Distributed Cloud: host swact failed as the controller services group could not be disabled for the node to go standby

Bug #1866099 reported by Tee Ngo
14
This bug affects 1 person
Affects Status Importance Assigned to Milestone
StarlingX
Fix Released
High
Matt Peters

Bug Description

Brief Description
-----------------
Controller swact failed as sm could not disable the controller services group in order to go standby.

Severity
--------
Critical - following the swact failure, the system got into a stale mate state. Platform services and system commands were not available until sm issued a node reboot 50 minutes or so later.

Steps to Reproduce
------------------
1. Configure a distributed cloud with stx-monitor app applied on the SystemController
2. Lock the standby controller
3. Change platform memory allocation and wait for the platform-integ-apps reapply to complete
4. Unlock the standby controller
5. Perform host-swact
6. Lock the new standby controller to update its memory then unlock
7. Perform host-swact

Expected Behavior
------------------
Host swact is successful

Actual Behavior
----------------
Swact would fail in step 5. It would take close to 1 hour for the system to self recover. Swact would fail again in step 7.

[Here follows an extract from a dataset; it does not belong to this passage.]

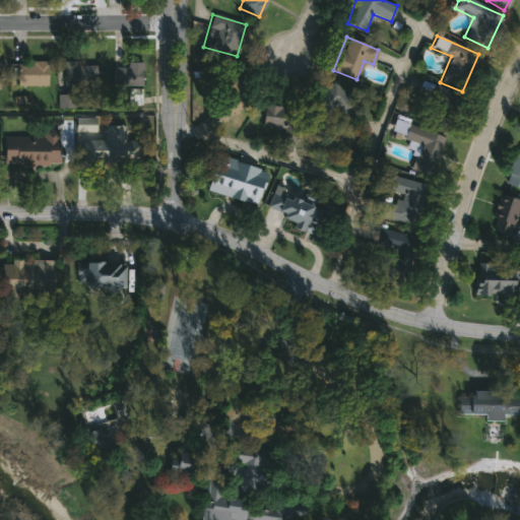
[(0,62),(9,63),(9,85),(0,84),(0,62)]
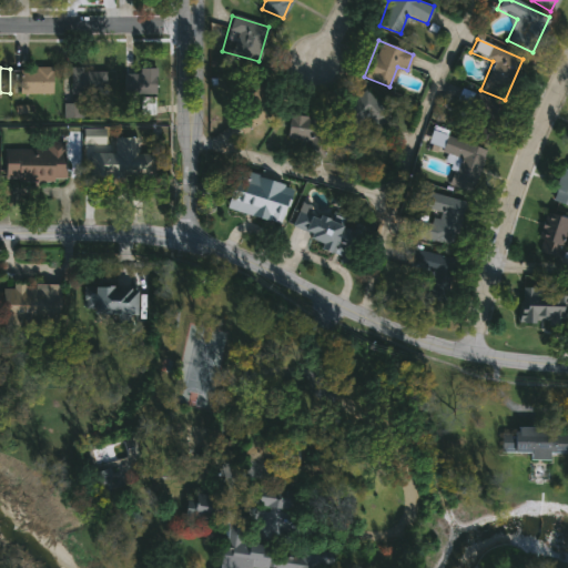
[(53,94),(22,94),(22,68),(53,68),(53,94)]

Snippet of sm-customer.log
| 2020-03-04T15:43:22.199 | 471 | node-scn | controller-1 | | swact | issued against host controller-1
| 2020-03-04T15:57:24.462 | 602 | service-scn | drbd-cephmon | enabled-go-standby | enabled-go-standby-failed | go-standby failed
| 2020-03-04T15:57:24.462 | 603 | service-group-scn | controller-services | disabling | disabling-failed | drbd-cephmon(enabled-go-standby, failed)
| 2020-03-04T15:57:26.564 | 630 | service-group-scn | controller-services | disabling-failed | go-active-failed | drbd-cephmon(enabled-go-standby, failed), drbd-dockerdistribution(enabled-go-standby, failed), drbd-etcd(enabled-go-standby, failed), drbd-patch-vault(enabled-go-standby, failed), drbd-extension(enabled-go-standby, failed), ...
| 2020-03-04T15:57:28.768 | 674 | service-scn | dcorch-patch-api-proxy | enabled-active | disabled | process (pid=2915275) failed
| 2020-03-04T16:00:26.523 | 756 | service-group-scn | controller-services | go-active-failed | disabling-failed | drbd-cephmon(enabled-go-standby, ), drbd-dockerdistribution(enabled-go-standby, ), drbd-etcd(enabled-go-standby, ), drbd-patch-vault(enabled-go-standby, ), drbd-extension(enabled-go-standby, ), ...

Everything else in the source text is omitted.